Danish Steam merchant
|Completed||1924 - Howaldtswerke AG, Kiel|
|Owner||Det Forenede Kulimportører, Copenhagen|
|Date of attack||30 Sep 1939||Nationality: Danish|
|Fate||Sunk by U-3 (Joachim Schepke)|
|Position||57° 39'N, 7° 48'E - Grid AN 3647|
|Complement||17 (11 dead and 6 survivors).|
|Route||Faaborg - Blyth|
|History||Completed in October 1924 |
|Notes on event|
At 10.17 hours on 30 Sep 1939, U-3 surfaced beneath the unescorted and neutral Vendia (Master P. Lund) and ordered her to stop by signal flags about 35 miles northwest of Hanstholm. Her lookouts had difficulties to see the U-boat at first as it was approaching from astern on a parallel course in a patch of sunlight and could not see what the flags meant, but then stopped the engines when the U-boat fired a few warning shots with a machine gun at 10.40 hours. However, what happened next is disputed. According to Schepke, the ship stopped slowly and nothing more occurred until it suddenly began to move again and turned hard towards U-3 in an attempt to ram at 11.24 hours. Schepke quickly fired a badly aimed torpedo that hit the Vendia aft and broke off the stern which sank immediately. The wreck sank after an explosion at 12.05 hours.
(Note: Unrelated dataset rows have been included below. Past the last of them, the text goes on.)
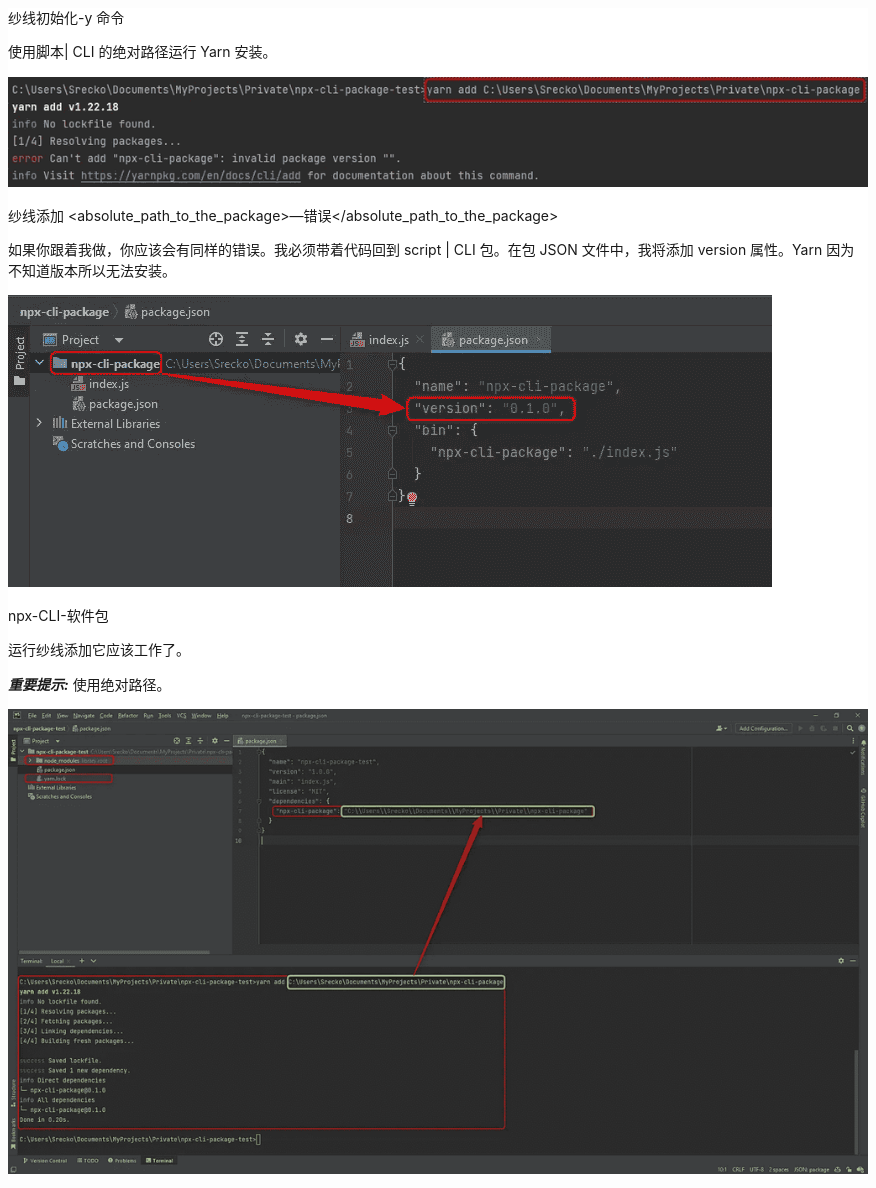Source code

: 纱线初始化-y 命令

使用脚本| CLI 的绝对路径运行 Yarn 安装。

![](img/041a40dc49ee1bd1307cc0944d178be6.png)

纱线添加 <absolute_path_to_the_package>—错误</absolute_path_to_the_package>

如果你跟着我做，你应该会有同样的错误。我必须带着代码回到 script | CLI 包。在包 JSON 文件中，我将添加 version 属性。Yarn 因为不知道版本所以无法安装。

![](img/5c29f8e1dce823ae1847684dae4c53ac.png)

npx-CLI-软件包

运行纱线添加它应该工作了。

***重要提示:*** 使用绝对路径。

![](img/c4d36a33866d2fec252e36583102c291.png)
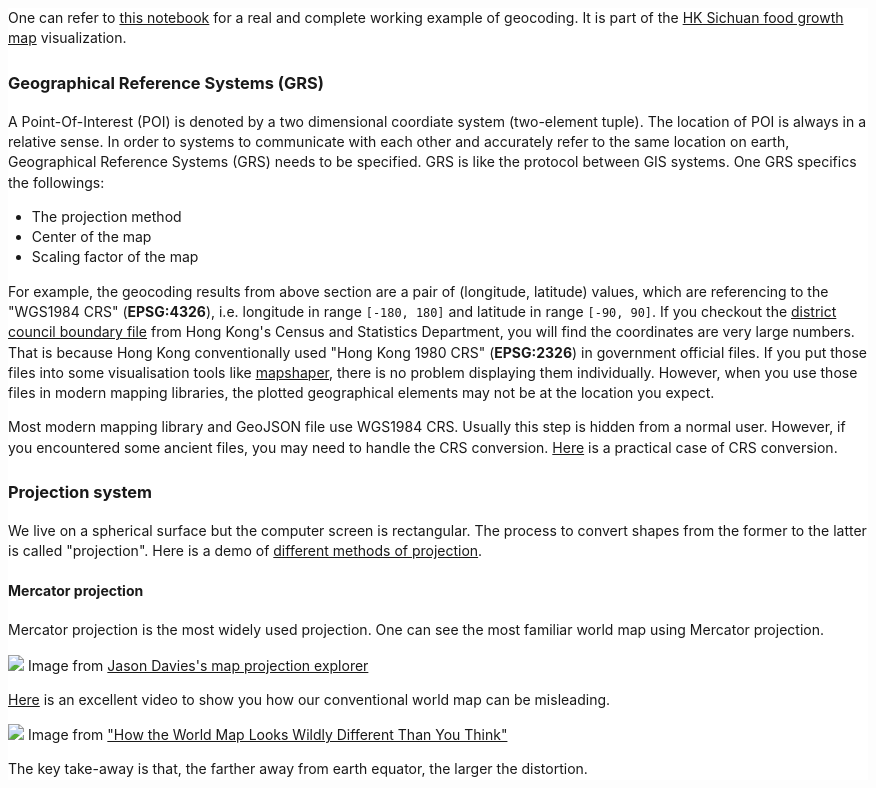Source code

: One can refer to [this notebook](https://github.com/hupili/openrice-data-blog-201811/blob/master/01.%20Geocode%20Sichuan%20Food.ipynb) for a real and complete working example of geocoding. It is part of the [HK Sichuan food growth map](https://github.com/hupili/openrice-data-blog-201811) visualization.

### Geographical Reference Systems (GRS)

A Point-Of-Interest (POI) is denoted by a two dimensional coordiate system (two-element tuple). The location of POI is always in a relative sense. In order to systems to communicate with each other and accurately refer to the same location on earth, Geographical Reference Systems (GRS) needs to be specified. GRS is like the protocol between GIS systems. One GRS specifics the followings:

- The projection method
- Center of the map
- Scaling factor of the map

For example, the geocoding results from above section are a pair of (longitude, latitude) values, which are referencing to the "WGS1984 CRS" (**EPSG:4326**), i.e. longitude in range `[-180, 180]` and latitude in range `[-90, 90]`. If you checkout the [district council boundary file](https://github.com/hupili/geohk/blob/master/census2001/dc.shp) from Hong Kong's Census and Statistics Department, you will find the coordinates are very large numbers. That is because Hong Kong conventionally used "Hong Kong 1980 CRS" (**EPSG:2326**) in government official files. If you put those files into some visualisation tools like [mapshaper](http://mapshaper.org/), there is no problem displaying them individually. However, when you use those files in modern mapping libraries, the plotted geographical elements may not be at the location you expect.

Most modern mapping library and GeoJSON file use WGS1984 CRS. Usually this step is hidden from a normal user. However, if you encountered some ancient files, you may need to handle the CRS conversion. [Here](https://github.com/hupili/geohk/tree/master/census2001) is a practical case of CRS conversion.

### Projection system

We live on a spherical surface but the computer screen is rectangular. The process to convert shapes from the former to the latter is called "projection". Here is a demo of [different methods of projection](https://www.jasondavies.com/maps/transition/).

#### Mercator projection

Mercator projection is the most widely used projection. One can see the most familiar world map using Mercator projection.

![](assets/mercator-projection.png)
Image from [Jason Davies's map projection explorer](https://www.jasondavies.com/maps/transition/)

[Here](https://www.youtube.com/watch?v=lPNrtjboISg) is an excellent video to show you how our conventional world map can be misleading.

![](assets/mercator-wyoming-law.png)
Image from ["How the World Map Looks Wildly Different Than You Think"](https://www.youtube.com/watch?v=lPNrtjboISg)

The key take-away is that, the farther away from earth equator, the larger the distortion.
Six survivors, among them the master, were picked up by the Germans after about 45 minutes and shortly thereafter transferred to the Danish steam merchant Svava for repatriation.
A Danish maritime court later investigated the claims of the German naval authorities that this neutral Danish ship had attempted to ram the U-boat during an examination according to the prize rules. The master and all other survivors denied that they had deliberately tried to ram the U-boat as they had no reason to take any hostile action against it. The master stated that he had purposely ordered the man at the wheel to keep the ship on course while the Vendia stopped, but due to high seas and wind the bow began to swing southwards until the vessel lay presumably between southwest and west-southwest while the stem of the U-boat pointed straight at her port quarter at a distance of about 150 meters. He then shouted in German if they should launch a boat, but received no answer before the ship was suddenly torpedoed. No orders had been given to the man at the wheel and the engine room telegraph was not used. Furthermore the master had signed a piece of paper with the name of the vessel and its tonnage, but this paper was later presented as evidence with a text in German that he had tried to ram the U-boat. The Danish Foreign Ministry filed a formal protest against the sinking to the German embassy in 1939.